WORK TASK A:
Answer these questions from the Flume forum thread.
(i) What command does the exec source run?
(ii) What is the default rollCount?
(iii) On what three bases can the hdfs sink be configured to roll files?
WORK TASK B: Print the Flume forum thread, everything from "You are viewing" down to "agent conf file.".
WORK TASK C: Carry on the Flume forum thread from the point at which it stops.

**** STUDY TEXT

You are viewing a plain text version of this content. The canonical link for it is here.
Posted to user@flume.apache.org by orahad bigdata <or...@gmail.com> on 2014/02/27 16:49:05 UTC

Flume log event per file

Hi All,

I'm new in flume , I have a small Hadoop setup and flume agent on that,I'm
using tail -f logfilename file as a source.

When I started the agent it is ingesting data into hdfs, but each file only
contains 10 lines can we configure the number of line per file on hdfs?

below is my agent conf file.


agent.sources = pstream
agent.channels = memoryChannel
agent.channels.memoryChannel.type = memory
agent.channels.memoryChannel.capacity = 100000
agent.channels.memoryChannel.transactionCapacity = 10000
agent.sources.pstream.channels = memoryChannel
agent.sources.pstream.type = exec
agent.sources.pstream.command = tail -f /root/dummylog
agent.sources.pstream.batchSize=1000
agent.sinks = hdfsSink
agent.sinks.hdfsSink.type = hdfs
agent.sinks.hdfsSink.channel = memoryChannel
agent.sinks.hdfsSink.hdfs.path = hdfs://xxxxx:xxx/somepath
agent.sinks.hdfsSink.hdfs.fileType = DataStream
agent.sinks.hdfsSink.hdfs.writeFormat = Text


Thanks

Re: Flume log event per file

Posted by Jeff Lord <jl...@cloudera.com>.
It looks like you have not configured any properties for "rolling"
files on hdfs.
The default rollCount is 10 (events).

http://flume.apache.org/FlumeUserGuide.html#hdfs-sink

The flume hdfs sink can be configured to roll based on size, # of
events, or time.

hdfs.rollInterval30Number of seconds to wait before rolling current
file (0 = never roll based on time interval)
hdfs.rollSize1024File size to trigger roll, in bytes (0: never roll
based on file size)

********
**** MATERIAL SHOWN

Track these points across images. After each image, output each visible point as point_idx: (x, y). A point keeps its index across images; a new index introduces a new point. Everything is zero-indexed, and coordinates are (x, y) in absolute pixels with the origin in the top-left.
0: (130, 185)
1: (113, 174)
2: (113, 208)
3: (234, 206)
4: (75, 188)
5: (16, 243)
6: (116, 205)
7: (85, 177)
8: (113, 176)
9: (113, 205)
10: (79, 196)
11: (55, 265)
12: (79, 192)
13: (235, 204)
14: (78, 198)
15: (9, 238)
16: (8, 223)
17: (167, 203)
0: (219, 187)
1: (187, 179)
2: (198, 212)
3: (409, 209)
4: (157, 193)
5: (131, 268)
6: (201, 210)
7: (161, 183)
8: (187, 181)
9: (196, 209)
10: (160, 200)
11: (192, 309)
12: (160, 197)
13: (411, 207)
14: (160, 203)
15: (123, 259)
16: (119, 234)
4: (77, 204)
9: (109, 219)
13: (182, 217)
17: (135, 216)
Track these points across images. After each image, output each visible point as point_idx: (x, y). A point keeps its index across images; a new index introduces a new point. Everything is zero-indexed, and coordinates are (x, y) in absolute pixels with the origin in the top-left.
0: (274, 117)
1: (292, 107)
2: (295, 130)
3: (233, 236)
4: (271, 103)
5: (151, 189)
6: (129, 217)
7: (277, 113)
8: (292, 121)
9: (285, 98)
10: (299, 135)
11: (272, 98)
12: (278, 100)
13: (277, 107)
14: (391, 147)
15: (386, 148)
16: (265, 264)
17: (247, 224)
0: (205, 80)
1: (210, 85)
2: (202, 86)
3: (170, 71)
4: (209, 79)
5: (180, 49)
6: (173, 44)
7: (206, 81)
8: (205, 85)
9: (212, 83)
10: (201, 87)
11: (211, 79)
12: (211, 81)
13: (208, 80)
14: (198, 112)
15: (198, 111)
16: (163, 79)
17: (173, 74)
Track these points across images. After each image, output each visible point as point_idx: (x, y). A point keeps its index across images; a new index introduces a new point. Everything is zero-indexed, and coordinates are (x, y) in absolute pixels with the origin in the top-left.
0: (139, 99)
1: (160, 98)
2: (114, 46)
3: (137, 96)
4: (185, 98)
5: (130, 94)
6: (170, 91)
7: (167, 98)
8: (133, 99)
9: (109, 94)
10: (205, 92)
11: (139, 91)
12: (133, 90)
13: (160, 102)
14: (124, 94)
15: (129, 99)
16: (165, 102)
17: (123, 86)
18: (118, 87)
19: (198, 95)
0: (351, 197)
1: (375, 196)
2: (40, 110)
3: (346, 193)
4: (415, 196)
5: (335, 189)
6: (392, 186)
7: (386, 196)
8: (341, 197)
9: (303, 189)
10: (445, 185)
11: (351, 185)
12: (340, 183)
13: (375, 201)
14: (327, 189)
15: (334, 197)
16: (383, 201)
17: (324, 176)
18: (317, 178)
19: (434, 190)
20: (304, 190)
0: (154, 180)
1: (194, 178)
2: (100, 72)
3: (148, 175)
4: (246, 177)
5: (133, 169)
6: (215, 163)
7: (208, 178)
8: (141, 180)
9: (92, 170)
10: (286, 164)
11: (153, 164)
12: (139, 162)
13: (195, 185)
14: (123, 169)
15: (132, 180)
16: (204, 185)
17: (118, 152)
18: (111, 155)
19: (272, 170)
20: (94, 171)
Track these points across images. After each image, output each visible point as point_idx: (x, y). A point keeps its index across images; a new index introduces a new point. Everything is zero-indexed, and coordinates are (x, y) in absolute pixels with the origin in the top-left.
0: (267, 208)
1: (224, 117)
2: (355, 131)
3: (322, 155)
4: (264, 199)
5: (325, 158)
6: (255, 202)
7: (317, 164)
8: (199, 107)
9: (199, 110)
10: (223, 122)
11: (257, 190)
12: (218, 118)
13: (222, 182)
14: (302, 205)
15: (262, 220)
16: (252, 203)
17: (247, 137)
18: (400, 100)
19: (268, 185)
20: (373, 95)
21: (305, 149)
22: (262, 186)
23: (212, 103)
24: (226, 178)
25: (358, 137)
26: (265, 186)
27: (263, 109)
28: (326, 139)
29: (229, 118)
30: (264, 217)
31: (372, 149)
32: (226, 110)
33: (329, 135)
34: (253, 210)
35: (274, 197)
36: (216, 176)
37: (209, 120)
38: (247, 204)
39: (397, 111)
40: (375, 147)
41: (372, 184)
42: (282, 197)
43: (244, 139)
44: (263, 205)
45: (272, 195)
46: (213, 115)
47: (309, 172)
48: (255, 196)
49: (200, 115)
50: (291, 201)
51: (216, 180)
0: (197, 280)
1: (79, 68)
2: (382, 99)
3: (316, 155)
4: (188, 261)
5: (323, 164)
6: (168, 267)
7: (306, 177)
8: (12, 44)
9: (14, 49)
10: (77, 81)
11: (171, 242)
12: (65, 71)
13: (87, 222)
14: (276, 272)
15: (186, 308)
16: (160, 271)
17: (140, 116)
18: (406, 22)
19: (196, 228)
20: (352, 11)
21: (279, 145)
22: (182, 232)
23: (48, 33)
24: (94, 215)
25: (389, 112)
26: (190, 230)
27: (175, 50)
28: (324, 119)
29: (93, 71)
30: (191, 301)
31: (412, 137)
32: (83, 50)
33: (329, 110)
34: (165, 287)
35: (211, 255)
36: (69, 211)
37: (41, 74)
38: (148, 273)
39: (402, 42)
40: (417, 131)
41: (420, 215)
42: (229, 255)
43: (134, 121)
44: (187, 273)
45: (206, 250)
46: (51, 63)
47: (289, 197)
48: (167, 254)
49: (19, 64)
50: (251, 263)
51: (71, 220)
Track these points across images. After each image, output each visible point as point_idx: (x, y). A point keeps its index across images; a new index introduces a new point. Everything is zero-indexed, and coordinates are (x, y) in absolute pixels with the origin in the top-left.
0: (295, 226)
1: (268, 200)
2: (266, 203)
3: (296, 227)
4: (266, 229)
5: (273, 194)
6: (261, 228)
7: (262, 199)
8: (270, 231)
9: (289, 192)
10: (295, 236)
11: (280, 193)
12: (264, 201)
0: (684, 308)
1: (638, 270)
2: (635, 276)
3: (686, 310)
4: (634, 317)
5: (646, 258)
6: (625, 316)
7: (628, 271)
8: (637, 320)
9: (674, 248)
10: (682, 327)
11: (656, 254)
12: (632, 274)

********

WRITTEN ANSWER A:
(i) tail -f /root/dummylog
(ii) 10 events
(iii) Size, number of events, or time

WRITTEN ANSWER B:
You are viewing a plain text version of this content. The canonical link for it is here.
Posted to user@flume.apache.org by orahad bigdata <or...@gmail.com> on 2014/02/27 16:49:05 UTC

Flume log event per file

Hi All,

I'm new in flume , I have a small Hadoop setup and flume agent on that,I'm
using tail -f logfilename file as a source.

When I started the agent it is ingesting data into hdfs, but each file only
contains 10 lines can we configure the number of line per file on hdfs?

below is my agent conf file.

WRITTEN ANSWER C:
hdfs.rollCount10Number of events written to file before it rolled (0 =
never roll based on number of events)

On Thu, Feb 27, 2014 at 7:49 AM, orahad bigdata <or...@gmail.com> wrote:
> Hi All,
>
> I'm new in flume , I have a small Hadoop setup and flume agent on that,I'm
> using tail -f logfilename file as a source.
>
> When I started the agent it is ingesting data into hdfs, but each file only
> contains 10 lines can we configure the number of line per file on hdfs?
>
> below is my agent conf file.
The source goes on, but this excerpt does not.